About this work
Dorothea Tanning with film crew on the Colorado River, Arizona, for a scene in Hans Richter’s film 8 x 8: A Chess Sonata in 8 Movements
Photograph by Max Ernst
This scene was filmed in 1952. The finished film was released in 1957.
In her own words...
[Building our house in Sedona,] Cowboy Elmer Purtyman helps put on the tarpaper roof while watching the artist’s progress. “Better git on the ball, Dorothea, and fenesh that petcher.” Cowboy Elmer, who had once, years before, served in the navy, and who walked with a rolling gait like an old sailor with the sea bottled up inside him like a ship, and who, exuberantly in league with the primordial, guides us through the Colorado River rapids (replaced now by concrete dams) in rubber boats. He pitches tents, makes cowboy biscuits and shows us Indian hieroglyphs in fastnesses where the invader (we) had never walked.

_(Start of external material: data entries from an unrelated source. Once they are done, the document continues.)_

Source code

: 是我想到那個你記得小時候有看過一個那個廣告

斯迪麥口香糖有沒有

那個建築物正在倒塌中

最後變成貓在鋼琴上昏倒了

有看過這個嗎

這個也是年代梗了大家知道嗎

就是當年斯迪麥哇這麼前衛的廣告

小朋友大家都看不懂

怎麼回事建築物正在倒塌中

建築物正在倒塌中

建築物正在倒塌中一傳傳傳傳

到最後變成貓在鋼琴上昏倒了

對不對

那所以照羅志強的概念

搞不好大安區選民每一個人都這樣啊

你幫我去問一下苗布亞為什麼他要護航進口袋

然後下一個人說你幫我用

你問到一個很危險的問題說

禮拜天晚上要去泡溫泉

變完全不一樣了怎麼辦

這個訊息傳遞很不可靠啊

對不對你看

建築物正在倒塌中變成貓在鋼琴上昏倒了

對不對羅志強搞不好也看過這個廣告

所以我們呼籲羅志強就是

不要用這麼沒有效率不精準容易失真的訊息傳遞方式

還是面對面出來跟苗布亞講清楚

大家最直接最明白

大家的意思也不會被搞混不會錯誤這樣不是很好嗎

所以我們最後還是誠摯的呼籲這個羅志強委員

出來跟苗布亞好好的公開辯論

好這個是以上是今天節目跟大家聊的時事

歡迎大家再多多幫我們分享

Studded with discoveries in nearby Indian caves, canyons, pueblo, aged and wise, and precious as silicate arrowheads, of which we found several, is the memory of that nine-day river passage, eighteen miles on the torrent that cut skyscraper deep between sheer stone. The shiny autumn silence that listened to water, black shadow that swallowed light and hid our bobbing boat in a seeming underworld ready to be drawn by Gustave Doré, a paradise lost, no artist’s tricks needed, not even imagination; it was all right there before our eyes along with a phantom presence of Indians, eyeing us from up there on their rim or lurking in cave and cranny. Uneasily. Because it was theirs, and even at this late date we were intruding.

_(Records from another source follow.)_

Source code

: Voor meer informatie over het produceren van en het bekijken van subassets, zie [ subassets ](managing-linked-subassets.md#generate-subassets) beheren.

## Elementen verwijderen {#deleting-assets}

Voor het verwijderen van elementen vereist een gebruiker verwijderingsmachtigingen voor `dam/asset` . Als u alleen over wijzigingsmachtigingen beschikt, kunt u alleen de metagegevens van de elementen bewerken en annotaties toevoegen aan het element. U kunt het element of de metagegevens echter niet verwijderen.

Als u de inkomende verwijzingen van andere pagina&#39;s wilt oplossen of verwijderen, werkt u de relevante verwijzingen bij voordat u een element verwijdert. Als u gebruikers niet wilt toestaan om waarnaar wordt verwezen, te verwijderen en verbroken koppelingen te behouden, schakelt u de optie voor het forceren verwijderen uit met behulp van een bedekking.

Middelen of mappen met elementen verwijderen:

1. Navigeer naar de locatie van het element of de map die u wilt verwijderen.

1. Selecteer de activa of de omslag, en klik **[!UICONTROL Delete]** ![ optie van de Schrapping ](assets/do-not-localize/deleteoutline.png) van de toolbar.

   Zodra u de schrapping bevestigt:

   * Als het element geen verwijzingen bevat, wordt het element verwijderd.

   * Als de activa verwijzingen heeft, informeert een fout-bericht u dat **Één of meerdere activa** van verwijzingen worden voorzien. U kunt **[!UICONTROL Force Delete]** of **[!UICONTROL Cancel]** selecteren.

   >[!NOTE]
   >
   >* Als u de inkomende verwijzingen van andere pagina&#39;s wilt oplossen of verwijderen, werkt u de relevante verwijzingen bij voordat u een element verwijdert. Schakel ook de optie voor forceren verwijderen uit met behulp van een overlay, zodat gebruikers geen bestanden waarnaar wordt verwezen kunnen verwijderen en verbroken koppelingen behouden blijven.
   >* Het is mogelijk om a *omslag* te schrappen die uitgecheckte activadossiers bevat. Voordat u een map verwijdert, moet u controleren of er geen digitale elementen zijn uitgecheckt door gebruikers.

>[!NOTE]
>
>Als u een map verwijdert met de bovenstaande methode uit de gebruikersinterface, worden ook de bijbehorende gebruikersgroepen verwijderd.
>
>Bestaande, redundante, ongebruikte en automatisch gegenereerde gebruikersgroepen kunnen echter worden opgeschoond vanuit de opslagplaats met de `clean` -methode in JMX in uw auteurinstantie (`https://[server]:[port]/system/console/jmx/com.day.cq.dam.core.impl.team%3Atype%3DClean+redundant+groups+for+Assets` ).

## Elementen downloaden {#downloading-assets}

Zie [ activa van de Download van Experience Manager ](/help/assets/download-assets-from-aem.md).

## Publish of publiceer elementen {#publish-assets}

These are the canyon walls that are now so cleaned up, rerouted even, arranged, photographed, advertised, that their lofty reticence rent by stridency of group merriment has become no more than a movie backdrop for jolly organized tours. Deplorable? Certainly, but in this, one must deplore the entire human presence which is a history of conquest -- of nature, of species, of other humans: Indians, Israelites, Vikings, Muslims, Aztecs... And if we, gliding downriver in an unreal chasm, were silent and discomposed by its pristine beauty it was a thing that even in the memory is a treasure beyond words.

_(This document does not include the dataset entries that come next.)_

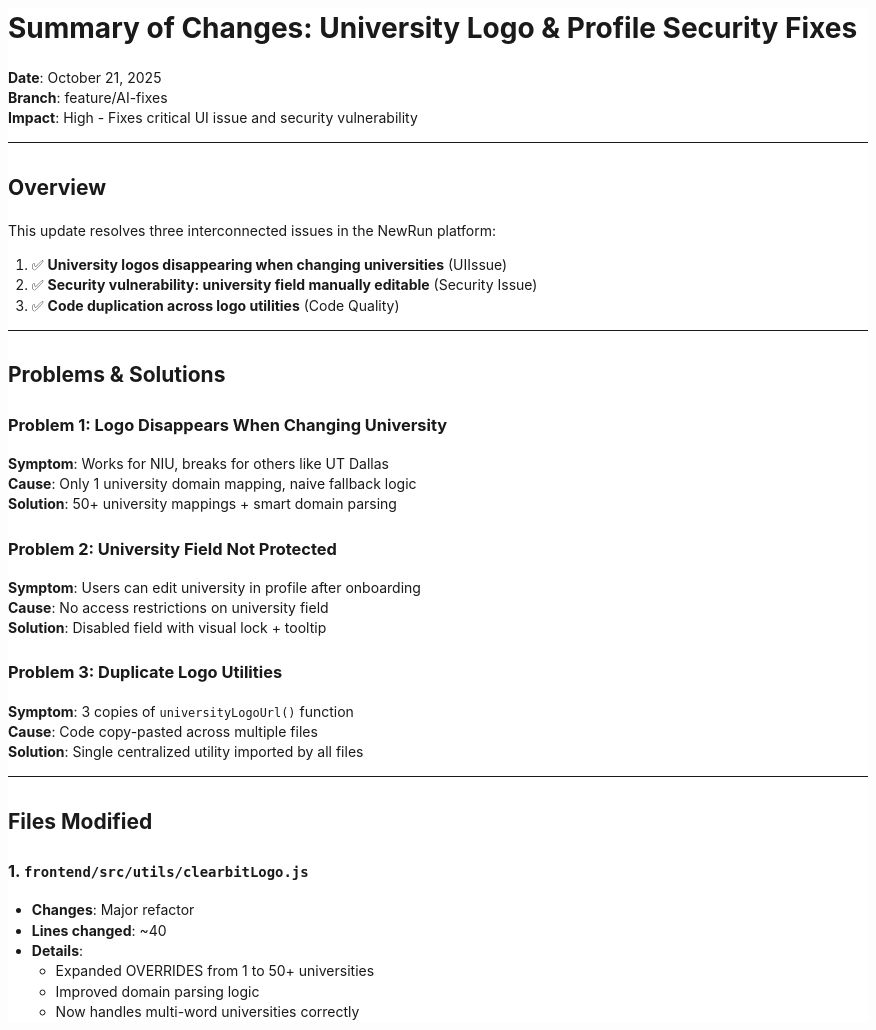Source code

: # Summary of Changes: University Logo & Profile Security Fixes

**Date**: October 21, 2025  
**Branch**: feature/AI-fixes  
**Impact**: High - Fixes critical UI issue and security vulnerability

---

## Overview

This update resolves three interconnected issues in the NewRun platform:

1. ✅ **University logos disappearing when changing universities** (UIIssue)
2. ✅ **Security vulnerability: university field manually editable** (Security Issue)
3. ✅ **Code duplication across logo utilities** (Code Quality)

---

## Problems & Solutions

### Problem 1: Logo Disappears When Changing University

**Symptom**: Works for NIU, breaks for others like UT Dallas  
**Cause**: Only 1 university domain mapping, naive fallback logic  
**Solution**: 50+ university mappings + smart domain parsing

### Problem 2: University Field Not Protected

**Symptom**: Users can edit university in profile after onboarding  
**Cause**: No access restrictions on university field  
**Solution**: Disabled field with visual lock + tooltip

### Problem 3: Duplicate Logo Utilities

**Symptom**: 3 copies of `universityLogoUrl()` function  
**Cause**: Code copy-pasted across multiple files  
**Solution**: Single centralized utility imported by all files

---

## Files Modified

### 1. `frontend/src/utils/clearbitLogo.js`
- **Changes**: Major refactor
- **Lines changed**: ~40
- **Details**:
  - Expanded OVERRIDES from 1 to 50+ universities
  - Improved domain parsing logic
  - Now handles multi-word universities correctly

Guide Elmer moved respectfully through the gloam. For hours on end no one spoke. Arriving at Lee’s Ferry two days late — we had played at movie-making in a hidden canyon — we were hailed with relief by the locals, even newsmen, and our movie footage was nicely integrated, back in New York, in Hans Richter’s avant-garde film, 8 by 8.
–from Between Lives: An Artist and Her World. New York: W.W. Norton & Company, 2001, pp. 155-157.